Does Gurgaon’s flooding have something to do with its missing drains?

  • Vandana Ramnani
  • Updated: Jul 29, 2016 20:25 IST
The Gurgaon Manesar Master Plan 2031 includes 60 new sectors and almost does away with all the natural outlets including nallahs that are essential to channelise rain water. (HT Photo)

Why is Millennium City, which is home to over 200 Fortune 500 companies and over a million people, at a virtual standstill today because of waterlogging after incessant rains? The reasons could be bad master planning, encroachments on the main Badshahpur drain and concretisation of drains. All these factors have ensured that rain water, with no natural outlets such as ponds, lakes and ravines, has collected on the roads.

Major water channels (nallahs/drains) were demarcated in the early Gurgaon master plans (before 2001), with maps clearly indicating that water channels had to be preserved to conserve rainwater and provide for adequate drainage in the city, say environment experts.

However, subsequent changes in master plans in the real estate boom periods of 2007-12 are indicative of manipulations by vested interests. The major nallahs and ponds were thrown open for construction instead of being preserved.

Important embankments such as Ghata, Jarsa, Chakkarpur, Nathupur bundhs have survived only partially, as they were zoned as protected forests, but their upstream submergence areas have all disappeared, forcing water to take on Gurgaon roads.

The Gurgaon Manesar Master Plan 2031 contains many changes from its predecessors and includes 60 new sectors and almost does away with all the natural outlets including nallahs that are essential to channelise rain water.

The main nallah - called Badshah Kost has been abandoned between Sectors 58 to 62 under the new master plans. Instead, an artificial linear storm water drain has been constructed along the southern peripheral highway.
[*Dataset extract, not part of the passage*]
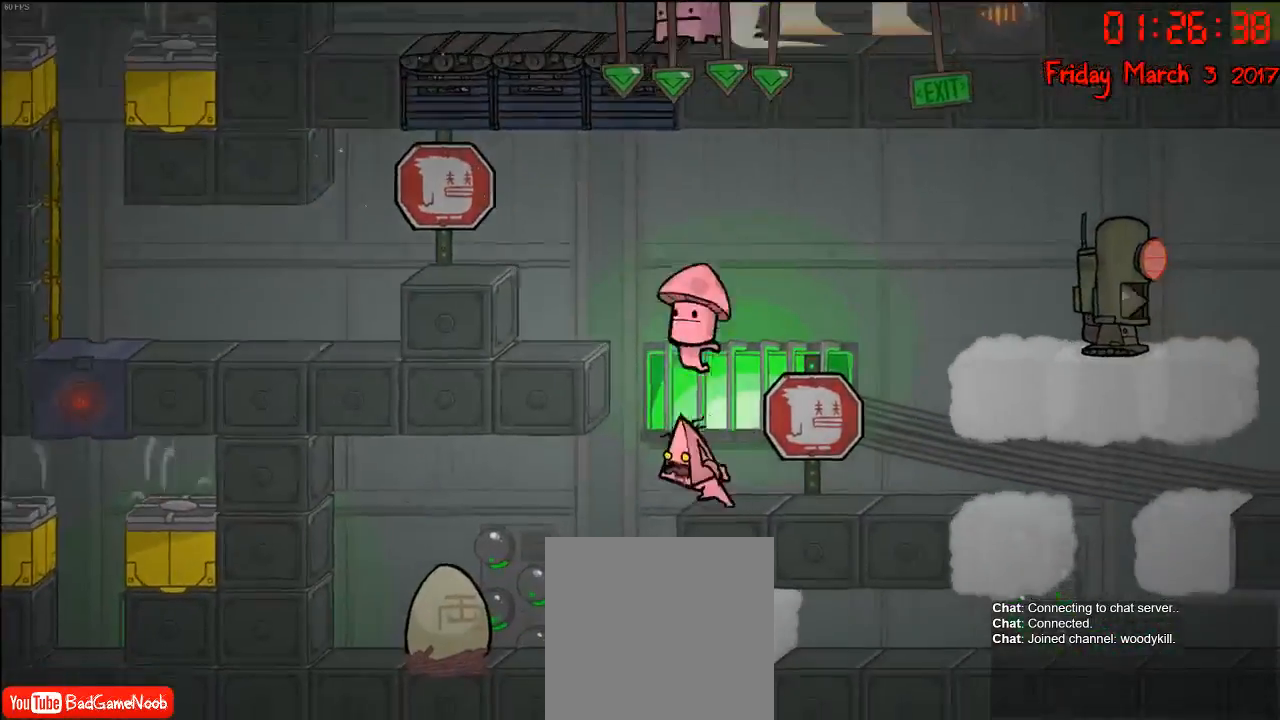
{"buttons": [], "left_stick": "left", "right_stick": "center", "events": []}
Ghata, the deepest bandh in the city that had a submergence area (to collect the rain water behind it) as large as 100 hectares to hold rain water, exists, but its submergence area has been zoned as sector 58 for residential construction. In the past, water from the bandh was released for irrigation after the monsoons, and tubewells replenished annually supplied sweet water for major parts of Gurgaon.

Over the last 15 years all these natural channels have been blocked. Over Rs 100 crore has been spent to construct a covered nallah along the southern peripheral highway along the green belt. “In the last three master plans natural nallahs were not protected and low lying areas of the Ghata jheel (the submergence area of the Ghata bandh) was zoned as sector 58. Many sectors along the Dwarka Expressway fall in the high flood level of the Najafgarh and may get submerged during extreme rainfall events in the future,” says Chetan Agarwal, environment analyst.

Bandhs and ponds too act as recharge zones and help sponge flood water. All these natural low lying areas should be left vacant and not filled up, authorities should ensure that their depth is maintained and garbage is not dumped into them, he adds.

In Sector 72 an artificial lake has been planned for some time now to store storm water. Now sector 58 has been created where Ghata lake existed. The “100-year Ghata jheel which was an existing seasonal water body or wetland has been zoned for real estate. Instead now an artificial lake is to be dug out in sector 72. That is a huge drain of public financial resources,” he adds.

Raj Vir Singh, retired chief town planner, government of Haryana, said that preserving the pond, water channels and low lying areas was essential to maintain the rainwater holding and discharge capacity of the city. He said that in the last two development plans of Gurgaon the water channels and ponds etc were not preserved but thrown open for construction. He added that he had even pointed out this in the year 2012 in his comments on the latest development plans of the Gurgaon- Manesar Urban Complex - 2031.